- **Selected excerpt**:
What WBMP was built for

WBMP carried simple monochrome graphics to WAP browsers on 2G feature phones. The WAP Forum defined it around 1999 inside the Wireless Application Protocol 1.x stack, alongside WML (the markup language WAP pages were written in). Three constraints shaped every design choice:

  • Screens were 1-bit. Phones like the Nokia 7110 and Ericsson R380 had monochrome LCDs, so colour data would have been wasted bytes.
  • Radios were slow. GSM data ran at ~9.6 kbit/s, so a logo had to be tiny to arrive before the user gave up.
  • CPUs were weak. Handsets could not afford a heavy decoder, so the format stayed close to raw bits.

The result was a deliberately minimal format: a short header, then packed pixels, sized for screens around 96x65 pixels.

How 1-bit imaging works

Each pixel in WBMP is a single bit: 0 for black, 1 for white. There is no palette, no alpha channel, and no grey — a photograph must be reduced to two tones by dithering or thresholding before it can be stored. Eight pixels pack into one byte, rows pad to a byte boundary, and a compact variable-length integer encodes the width and height. For more on lossless storage trade-offs, see Lossy vs Lossless Compression.

- **Exercises to complete**:
**A)** For each statement, say yes or no on whether it agrees with the text on WBMP, and quote the words that decide it: (i) WBMP stores every pixel as a single bit. (ii) WBMP offers a palette of grey tones. (iii) GSM data ran at about 9.6 kbit/s.
**B)** Resume the text on WBMP, starting right after its final sentence.
The records come from a different source than the text on WBMP.

- **Excerpted records**:
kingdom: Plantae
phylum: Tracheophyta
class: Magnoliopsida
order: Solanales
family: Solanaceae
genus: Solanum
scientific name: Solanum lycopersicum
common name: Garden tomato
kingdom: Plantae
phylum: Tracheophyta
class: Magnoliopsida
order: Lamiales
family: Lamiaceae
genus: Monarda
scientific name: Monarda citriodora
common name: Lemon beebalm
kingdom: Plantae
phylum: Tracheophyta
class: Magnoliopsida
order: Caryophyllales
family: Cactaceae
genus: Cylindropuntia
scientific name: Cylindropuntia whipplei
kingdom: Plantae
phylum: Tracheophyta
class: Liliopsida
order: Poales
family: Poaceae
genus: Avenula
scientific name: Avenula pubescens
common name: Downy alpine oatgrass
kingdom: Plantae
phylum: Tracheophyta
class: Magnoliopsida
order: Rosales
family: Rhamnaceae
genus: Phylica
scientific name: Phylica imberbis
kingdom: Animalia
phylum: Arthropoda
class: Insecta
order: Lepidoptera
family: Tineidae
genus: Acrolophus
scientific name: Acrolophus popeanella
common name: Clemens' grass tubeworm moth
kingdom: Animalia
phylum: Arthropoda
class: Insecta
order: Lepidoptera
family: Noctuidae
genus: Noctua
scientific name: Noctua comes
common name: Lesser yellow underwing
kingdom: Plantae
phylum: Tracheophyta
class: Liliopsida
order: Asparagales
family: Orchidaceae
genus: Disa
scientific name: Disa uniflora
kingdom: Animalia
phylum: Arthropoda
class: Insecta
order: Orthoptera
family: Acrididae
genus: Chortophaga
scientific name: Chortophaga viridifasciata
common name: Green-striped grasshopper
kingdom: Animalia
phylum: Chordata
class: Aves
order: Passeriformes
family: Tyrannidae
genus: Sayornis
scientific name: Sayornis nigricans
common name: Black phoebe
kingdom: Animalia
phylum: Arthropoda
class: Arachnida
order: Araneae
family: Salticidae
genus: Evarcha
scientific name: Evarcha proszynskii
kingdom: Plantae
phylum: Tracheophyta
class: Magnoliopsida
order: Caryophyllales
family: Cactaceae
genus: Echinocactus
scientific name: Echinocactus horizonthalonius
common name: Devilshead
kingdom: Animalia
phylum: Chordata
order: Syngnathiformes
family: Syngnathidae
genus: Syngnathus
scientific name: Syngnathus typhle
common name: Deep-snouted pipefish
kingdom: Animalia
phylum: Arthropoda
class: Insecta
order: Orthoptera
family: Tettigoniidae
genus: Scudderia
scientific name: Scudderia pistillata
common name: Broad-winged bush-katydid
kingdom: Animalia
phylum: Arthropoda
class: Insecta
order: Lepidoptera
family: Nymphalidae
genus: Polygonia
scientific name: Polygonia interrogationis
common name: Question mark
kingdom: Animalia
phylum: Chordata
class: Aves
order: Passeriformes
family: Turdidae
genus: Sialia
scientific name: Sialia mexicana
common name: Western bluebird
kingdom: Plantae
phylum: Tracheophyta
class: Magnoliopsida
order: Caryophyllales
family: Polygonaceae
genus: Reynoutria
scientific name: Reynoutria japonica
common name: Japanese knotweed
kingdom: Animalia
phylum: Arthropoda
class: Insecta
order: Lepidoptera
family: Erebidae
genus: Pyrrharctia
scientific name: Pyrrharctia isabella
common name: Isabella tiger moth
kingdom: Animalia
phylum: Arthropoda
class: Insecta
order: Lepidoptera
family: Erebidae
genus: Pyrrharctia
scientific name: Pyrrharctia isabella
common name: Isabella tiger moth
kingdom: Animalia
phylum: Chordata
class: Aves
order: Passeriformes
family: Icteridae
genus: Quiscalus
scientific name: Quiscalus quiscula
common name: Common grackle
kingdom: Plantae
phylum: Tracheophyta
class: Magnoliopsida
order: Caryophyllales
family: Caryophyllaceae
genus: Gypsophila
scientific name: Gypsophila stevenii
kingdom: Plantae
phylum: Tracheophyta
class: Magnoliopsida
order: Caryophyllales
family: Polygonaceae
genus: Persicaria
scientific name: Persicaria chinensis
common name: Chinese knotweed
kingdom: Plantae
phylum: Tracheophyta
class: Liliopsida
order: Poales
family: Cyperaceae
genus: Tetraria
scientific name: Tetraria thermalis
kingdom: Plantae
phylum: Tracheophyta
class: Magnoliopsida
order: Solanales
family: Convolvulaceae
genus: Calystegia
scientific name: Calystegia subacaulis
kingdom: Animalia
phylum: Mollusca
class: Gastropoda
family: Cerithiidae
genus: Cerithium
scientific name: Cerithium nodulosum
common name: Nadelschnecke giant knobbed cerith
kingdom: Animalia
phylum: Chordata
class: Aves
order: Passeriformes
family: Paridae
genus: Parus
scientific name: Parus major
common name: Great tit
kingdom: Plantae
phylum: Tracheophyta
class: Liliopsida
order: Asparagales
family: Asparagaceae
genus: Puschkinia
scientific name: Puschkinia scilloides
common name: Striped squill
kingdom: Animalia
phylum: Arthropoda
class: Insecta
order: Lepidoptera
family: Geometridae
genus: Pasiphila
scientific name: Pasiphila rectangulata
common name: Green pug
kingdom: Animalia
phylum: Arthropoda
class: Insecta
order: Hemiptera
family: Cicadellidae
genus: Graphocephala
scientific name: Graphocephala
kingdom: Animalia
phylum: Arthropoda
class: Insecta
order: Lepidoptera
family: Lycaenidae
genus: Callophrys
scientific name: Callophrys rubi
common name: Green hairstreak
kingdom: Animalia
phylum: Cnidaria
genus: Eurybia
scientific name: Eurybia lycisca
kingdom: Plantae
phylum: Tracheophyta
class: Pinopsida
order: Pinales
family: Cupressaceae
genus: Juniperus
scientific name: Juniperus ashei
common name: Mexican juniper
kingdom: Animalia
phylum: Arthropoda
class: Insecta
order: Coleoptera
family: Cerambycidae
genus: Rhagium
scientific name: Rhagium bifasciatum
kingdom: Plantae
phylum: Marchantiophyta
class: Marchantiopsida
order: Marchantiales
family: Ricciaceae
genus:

- **Outputs for the tasks**:
**A)**
(i) Yes: "Each pixel in WBMP is a single bit: 0 for black, 1 for white."
(ii) No: "There is no palette, no alpha channel, and no grey."
(iii) Yes: "GSM data ran at ~9.6 kbit/s."

**B)**
That simplicity is the whole point and the whole limit. A two-tone icon stores cleanly; anything with shading, skin tones, or gradients falls apart.

Why WBMP is obsolete

WBMP is dead because every constraint it solved disappeared, and WAP itself was retired. Four shifts ended it:

  • WAP collapsed. The 2007 smartphone era replaced WML decks with full HTML browsers; carriers decommissioned WAP gateways.
  • Screens went full colour. Modern phones render millions of colours at retina density, so 1-bit output looks broken.
  • Bandwidth multiplied. 4G and 5G deliver megabits to gigabits, erasing the byte-pinching that justified WBMP.
  • Browsers dropped it. No current browser renders image/vnd.wap.wbmp; only emulators and a few libraries like ImageMagick still touch it.

There is no 2026 scenario where shipping WBMP to a phone is correct. The honest replacements are PNG for crisp two-tone marks and AVIF for photographs.

How far mobile imaging has come

A modern phone shows a full-colour photo in fewer bytes than WBMP ever spent on two tones. AVIF reaches roughly 94% of global users in 2026, per caniuse, and is supported on iOS 16+, Android Chrome 85+, and Firefox 93+. Concretely:

  • WBMP gave a ~96x65 phone screen black-and-white line art in around 800 bytes.
  • AVIF gives a full-resolution phone screen a 10-bit colour photograph, often at a comparable or smaller byte budget, because the AV1 codec compresses real images far better than raw bits.
  • AVIF adds what WBMP could never express: colour, alpha transparency, HDR, and animation.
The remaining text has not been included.